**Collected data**
──────────────────────────────
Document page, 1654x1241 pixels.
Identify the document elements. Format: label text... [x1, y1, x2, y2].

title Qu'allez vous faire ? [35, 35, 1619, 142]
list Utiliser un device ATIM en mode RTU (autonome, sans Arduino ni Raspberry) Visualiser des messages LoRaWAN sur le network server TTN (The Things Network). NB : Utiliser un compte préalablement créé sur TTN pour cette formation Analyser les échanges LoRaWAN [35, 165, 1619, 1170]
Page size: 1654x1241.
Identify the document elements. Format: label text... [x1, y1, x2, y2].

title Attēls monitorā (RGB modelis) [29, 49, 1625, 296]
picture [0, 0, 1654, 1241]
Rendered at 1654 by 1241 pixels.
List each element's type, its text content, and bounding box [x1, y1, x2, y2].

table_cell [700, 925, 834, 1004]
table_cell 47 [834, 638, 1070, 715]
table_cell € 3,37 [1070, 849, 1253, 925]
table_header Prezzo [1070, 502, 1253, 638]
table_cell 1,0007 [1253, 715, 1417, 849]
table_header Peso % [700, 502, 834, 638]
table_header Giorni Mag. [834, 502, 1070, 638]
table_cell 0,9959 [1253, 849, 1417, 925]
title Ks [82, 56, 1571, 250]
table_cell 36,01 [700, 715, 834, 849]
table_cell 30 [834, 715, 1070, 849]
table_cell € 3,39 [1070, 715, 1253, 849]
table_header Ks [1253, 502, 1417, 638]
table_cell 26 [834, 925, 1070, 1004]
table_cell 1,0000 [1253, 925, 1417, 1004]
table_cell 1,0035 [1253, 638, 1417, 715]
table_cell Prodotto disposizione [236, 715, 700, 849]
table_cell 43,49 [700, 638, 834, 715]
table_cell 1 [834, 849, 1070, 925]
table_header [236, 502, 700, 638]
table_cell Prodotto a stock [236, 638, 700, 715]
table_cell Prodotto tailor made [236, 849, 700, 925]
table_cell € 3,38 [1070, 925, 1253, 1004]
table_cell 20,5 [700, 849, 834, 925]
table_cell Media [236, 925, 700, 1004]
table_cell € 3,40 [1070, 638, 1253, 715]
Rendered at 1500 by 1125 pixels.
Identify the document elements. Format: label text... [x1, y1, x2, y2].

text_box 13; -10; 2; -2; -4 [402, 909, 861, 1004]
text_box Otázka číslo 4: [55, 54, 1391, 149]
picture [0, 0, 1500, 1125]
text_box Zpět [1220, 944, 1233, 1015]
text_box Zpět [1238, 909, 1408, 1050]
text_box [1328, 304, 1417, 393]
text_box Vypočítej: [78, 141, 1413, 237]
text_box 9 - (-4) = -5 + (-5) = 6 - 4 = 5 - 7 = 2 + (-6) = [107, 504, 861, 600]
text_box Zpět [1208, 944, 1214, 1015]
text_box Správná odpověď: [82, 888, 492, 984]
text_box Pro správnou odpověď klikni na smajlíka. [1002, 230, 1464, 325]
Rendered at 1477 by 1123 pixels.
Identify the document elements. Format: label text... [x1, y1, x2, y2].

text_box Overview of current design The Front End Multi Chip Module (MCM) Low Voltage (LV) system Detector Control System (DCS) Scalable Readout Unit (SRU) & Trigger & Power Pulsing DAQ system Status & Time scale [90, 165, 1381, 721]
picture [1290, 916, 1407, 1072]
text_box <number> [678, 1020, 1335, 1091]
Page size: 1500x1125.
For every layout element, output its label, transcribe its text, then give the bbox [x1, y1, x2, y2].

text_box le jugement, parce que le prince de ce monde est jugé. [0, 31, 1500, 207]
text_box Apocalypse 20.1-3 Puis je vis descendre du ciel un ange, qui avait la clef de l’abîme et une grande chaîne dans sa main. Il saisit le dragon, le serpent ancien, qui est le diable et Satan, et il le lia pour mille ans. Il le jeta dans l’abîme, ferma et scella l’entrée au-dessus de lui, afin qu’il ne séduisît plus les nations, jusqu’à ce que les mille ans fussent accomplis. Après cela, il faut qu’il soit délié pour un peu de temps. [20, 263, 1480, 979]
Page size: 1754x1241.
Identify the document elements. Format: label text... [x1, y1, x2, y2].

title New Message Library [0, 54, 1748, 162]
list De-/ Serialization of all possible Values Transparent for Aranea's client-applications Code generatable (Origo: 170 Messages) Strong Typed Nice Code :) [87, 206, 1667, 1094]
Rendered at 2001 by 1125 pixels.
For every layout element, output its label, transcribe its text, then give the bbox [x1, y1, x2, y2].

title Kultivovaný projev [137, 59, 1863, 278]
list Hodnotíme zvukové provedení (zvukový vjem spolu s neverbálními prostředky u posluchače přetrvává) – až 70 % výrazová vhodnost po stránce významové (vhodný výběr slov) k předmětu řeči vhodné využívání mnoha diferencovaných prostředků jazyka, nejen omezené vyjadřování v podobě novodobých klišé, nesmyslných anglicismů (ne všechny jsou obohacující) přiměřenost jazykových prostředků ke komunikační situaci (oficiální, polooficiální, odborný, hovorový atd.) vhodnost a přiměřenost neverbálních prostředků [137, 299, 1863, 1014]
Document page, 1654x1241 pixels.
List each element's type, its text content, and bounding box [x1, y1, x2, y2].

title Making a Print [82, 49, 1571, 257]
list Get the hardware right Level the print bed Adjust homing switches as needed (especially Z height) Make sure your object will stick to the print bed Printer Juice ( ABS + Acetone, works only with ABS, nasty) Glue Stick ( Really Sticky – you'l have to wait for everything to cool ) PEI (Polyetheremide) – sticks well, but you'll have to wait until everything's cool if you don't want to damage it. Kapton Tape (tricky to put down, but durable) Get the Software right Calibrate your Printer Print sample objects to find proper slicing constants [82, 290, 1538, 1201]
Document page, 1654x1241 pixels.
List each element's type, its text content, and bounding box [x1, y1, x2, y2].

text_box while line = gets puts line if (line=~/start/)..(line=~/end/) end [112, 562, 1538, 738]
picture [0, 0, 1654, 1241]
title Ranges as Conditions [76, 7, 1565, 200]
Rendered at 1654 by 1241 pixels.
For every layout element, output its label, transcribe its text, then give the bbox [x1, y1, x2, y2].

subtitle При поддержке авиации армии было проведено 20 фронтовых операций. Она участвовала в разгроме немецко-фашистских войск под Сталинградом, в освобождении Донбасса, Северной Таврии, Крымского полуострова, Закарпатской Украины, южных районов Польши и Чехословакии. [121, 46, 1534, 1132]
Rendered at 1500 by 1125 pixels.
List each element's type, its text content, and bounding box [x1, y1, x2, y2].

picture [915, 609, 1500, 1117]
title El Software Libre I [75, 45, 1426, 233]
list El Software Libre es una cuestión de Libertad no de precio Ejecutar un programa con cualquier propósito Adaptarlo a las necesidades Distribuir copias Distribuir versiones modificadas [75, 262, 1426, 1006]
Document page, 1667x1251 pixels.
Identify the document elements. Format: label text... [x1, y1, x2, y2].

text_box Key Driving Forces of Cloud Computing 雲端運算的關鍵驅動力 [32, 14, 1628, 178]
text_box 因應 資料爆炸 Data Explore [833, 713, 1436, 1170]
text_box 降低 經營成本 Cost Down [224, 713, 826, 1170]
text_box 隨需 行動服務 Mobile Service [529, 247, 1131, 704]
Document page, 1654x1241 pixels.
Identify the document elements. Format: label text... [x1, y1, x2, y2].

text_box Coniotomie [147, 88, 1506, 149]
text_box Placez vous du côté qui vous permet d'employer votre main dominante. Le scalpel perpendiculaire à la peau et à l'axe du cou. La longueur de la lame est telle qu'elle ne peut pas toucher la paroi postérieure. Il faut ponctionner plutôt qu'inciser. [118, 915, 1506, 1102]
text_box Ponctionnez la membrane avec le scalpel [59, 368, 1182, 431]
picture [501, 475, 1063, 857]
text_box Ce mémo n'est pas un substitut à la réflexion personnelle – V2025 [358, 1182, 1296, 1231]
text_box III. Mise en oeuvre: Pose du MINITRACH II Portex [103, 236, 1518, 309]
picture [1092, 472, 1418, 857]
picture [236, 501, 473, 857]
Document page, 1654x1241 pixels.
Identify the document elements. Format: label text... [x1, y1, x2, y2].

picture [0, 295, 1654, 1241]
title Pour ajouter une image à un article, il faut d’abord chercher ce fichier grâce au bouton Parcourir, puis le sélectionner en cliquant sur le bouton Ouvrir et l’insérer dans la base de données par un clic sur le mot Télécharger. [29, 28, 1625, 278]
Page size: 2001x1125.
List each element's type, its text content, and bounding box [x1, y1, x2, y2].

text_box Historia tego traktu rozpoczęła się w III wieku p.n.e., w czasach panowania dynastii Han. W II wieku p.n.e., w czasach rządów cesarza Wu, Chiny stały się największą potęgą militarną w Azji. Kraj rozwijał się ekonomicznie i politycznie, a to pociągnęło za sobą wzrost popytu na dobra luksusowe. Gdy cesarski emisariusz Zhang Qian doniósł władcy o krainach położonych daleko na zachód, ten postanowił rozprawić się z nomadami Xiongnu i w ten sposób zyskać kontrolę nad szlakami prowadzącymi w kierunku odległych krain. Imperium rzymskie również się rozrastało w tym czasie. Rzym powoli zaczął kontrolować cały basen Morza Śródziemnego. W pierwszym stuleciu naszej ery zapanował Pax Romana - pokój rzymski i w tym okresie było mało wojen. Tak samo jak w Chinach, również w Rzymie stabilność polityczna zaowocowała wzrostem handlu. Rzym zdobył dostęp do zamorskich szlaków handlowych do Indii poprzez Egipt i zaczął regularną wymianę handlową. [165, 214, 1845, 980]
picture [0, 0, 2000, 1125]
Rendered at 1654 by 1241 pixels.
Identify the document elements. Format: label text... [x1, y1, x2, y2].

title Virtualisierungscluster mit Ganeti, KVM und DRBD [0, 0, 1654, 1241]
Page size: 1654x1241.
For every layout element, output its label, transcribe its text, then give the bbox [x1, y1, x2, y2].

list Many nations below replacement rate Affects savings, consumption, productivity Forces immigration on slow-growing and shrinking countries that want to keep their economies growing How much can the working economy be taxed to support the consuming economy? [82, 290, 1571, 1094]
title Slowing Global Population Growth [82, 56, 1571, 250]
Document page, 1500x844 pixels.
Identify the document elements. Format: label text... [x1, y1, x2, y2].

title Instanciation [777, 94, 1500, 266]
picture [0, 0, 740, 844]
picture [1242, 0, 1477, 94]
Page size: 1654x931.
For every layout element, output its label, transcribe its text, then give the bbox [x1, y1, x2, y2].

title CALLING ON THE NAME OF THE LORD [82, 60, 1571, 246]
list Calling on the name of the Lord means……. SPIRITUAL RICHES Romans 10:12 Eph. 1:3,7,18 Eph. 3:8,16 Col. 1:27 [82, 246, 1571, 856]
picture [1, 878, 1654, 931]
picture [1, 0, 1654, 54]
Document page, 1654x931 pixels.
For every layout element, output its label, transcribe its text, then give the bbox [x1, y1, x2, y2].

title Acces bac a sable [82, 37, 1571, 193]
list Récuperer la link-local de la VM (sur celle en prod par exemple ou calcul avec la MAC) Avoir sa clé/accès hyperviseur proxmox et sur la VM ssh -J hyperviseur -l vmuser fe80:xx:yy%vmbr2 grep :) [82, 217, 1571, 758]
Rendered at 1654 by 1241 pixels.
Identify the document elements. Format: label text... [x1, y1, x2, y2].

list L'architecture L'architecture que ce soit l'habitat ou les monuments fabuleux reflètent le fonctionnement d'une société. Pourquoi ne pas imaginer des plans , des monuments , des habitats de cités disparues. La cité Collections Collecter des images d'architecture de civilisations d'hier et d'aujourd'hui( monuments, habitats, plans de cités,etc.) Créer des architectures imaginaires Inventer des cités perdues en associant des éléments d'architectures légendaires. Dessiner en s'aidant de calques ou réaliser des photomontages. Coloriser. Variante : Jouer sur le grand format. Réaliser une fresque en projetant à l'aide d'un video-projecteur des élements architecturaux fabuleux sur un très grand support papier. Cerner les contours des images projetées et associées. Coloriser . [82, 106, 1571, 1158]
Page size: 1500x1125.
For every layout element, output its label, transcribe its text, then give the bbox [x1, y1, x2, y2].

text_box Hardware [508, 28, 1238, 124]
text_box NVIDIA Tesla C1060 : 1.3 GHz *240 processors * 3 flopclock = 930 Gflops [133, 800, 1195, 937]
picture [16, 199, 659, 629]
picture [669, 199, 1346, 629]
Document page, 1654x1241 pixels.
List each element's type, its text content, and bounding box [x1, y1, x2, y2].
──────────────────────────────
Format the lines from the very start of the entries through the line that contains "title Qu'allez vous" as a JSON list of strings, one string per line. Include that last line and skip any blank lines.

[
  "Document page, 1654x1241 pixels.",
  "Identify the document elements. Format: label text... [x1, y1, x2, y2].",
  "title Qu'allez vous faire ? [35, 35, 1619, 142]"
]